In conclusion, we herein propose simple expressions (Equations (6) or (16)) of the asymptotic inbreeding effective population size of P. falciparum. In the case of Equation (6), which is a particular case of Equation (16), the realized number of ‘descendants’ for each hierarchical unit follows a Poisson distribution. As a consequence, it turns out that all parameters of the equation could be easily measurable on the field and so does Ne. However, Equation (6) has to be taken with lots of precautions.
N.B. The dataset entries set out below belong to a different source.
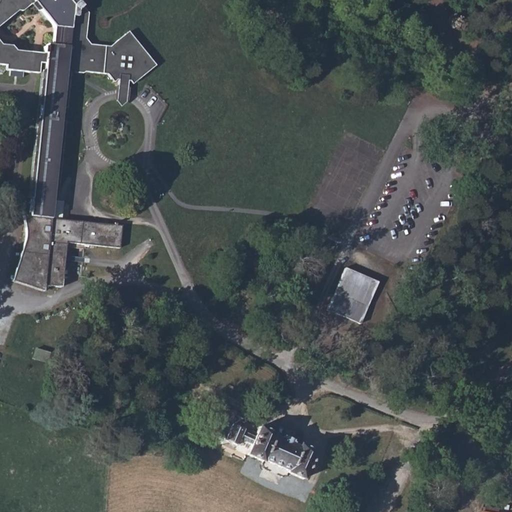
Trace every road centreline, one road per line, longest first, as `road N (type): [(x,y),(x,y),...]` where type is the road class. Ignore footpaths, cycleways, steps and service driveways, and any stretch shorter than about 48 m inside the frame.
road 1 (track): [(422,97),(328,54),(260,0)]
road 2 (residential): [(429,421),(292,359)]
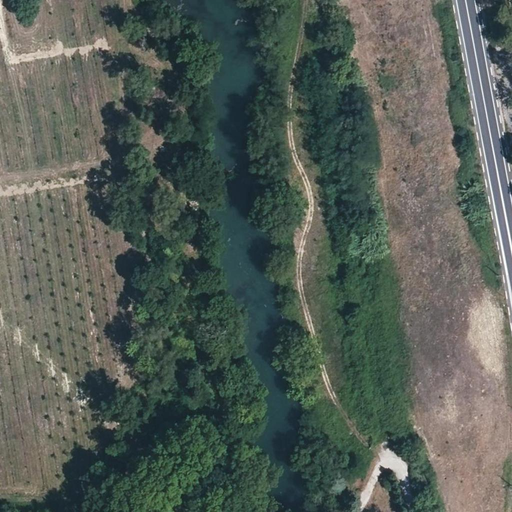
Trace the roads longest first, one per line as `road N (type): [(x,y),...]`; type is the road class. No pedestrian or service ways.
road 1 (track): [(381,463),(333,396),(300,280),(311,203),(289,108),(305,0)]
road 2 (secondary): [(465,0),(511,243)]
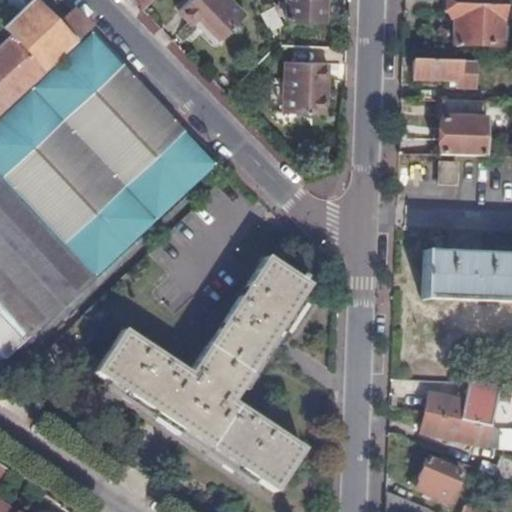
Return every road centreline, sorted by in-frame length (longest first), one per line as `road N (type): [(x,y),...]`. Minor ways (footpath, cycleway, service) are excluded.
road 1 (residential): [(364,231),(330,225),(290,198),(96,0)]
road 2 (residential): [(354,511),(364,231)]
road 3 (residential): [(364,231),(373,0)]
road 4 (residential): [(137,511),(0,419)]
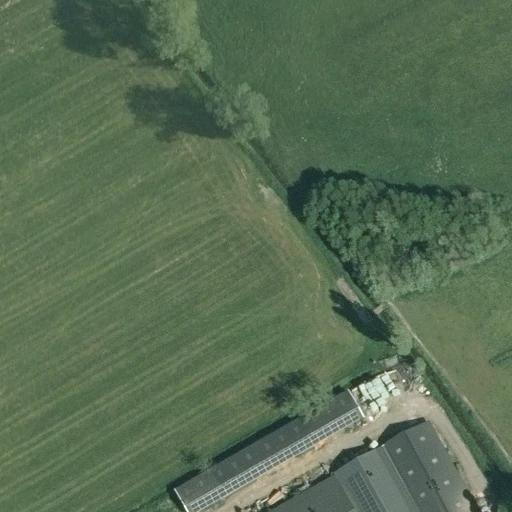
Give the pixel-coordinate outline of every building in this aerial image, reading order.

The model leading to Equation (6) was mainly exposed to facilitate the understanding of the more general model. It is indeed likely that certain hypotheses of this model (in particular, the Poisson distribution of ‘descendants’) do not hold in natura. When the number of realized descendants does not follow this distribution (Equation (16)), this leaves a difficult problem of estimation if applied to real data, especially because the variance of per mosquito contribution may be rather difficult to estimate in natura, even after adopting a proper temporal sampling strategy.

Although the equations proposed in this study were initially developed for the specific case of P. falciparum, their derivation follows a sufficiently general model applicable to any organisms displaying the same kind of hierarchical structure.

Conflict of interest

The authors declare no conflict of interest.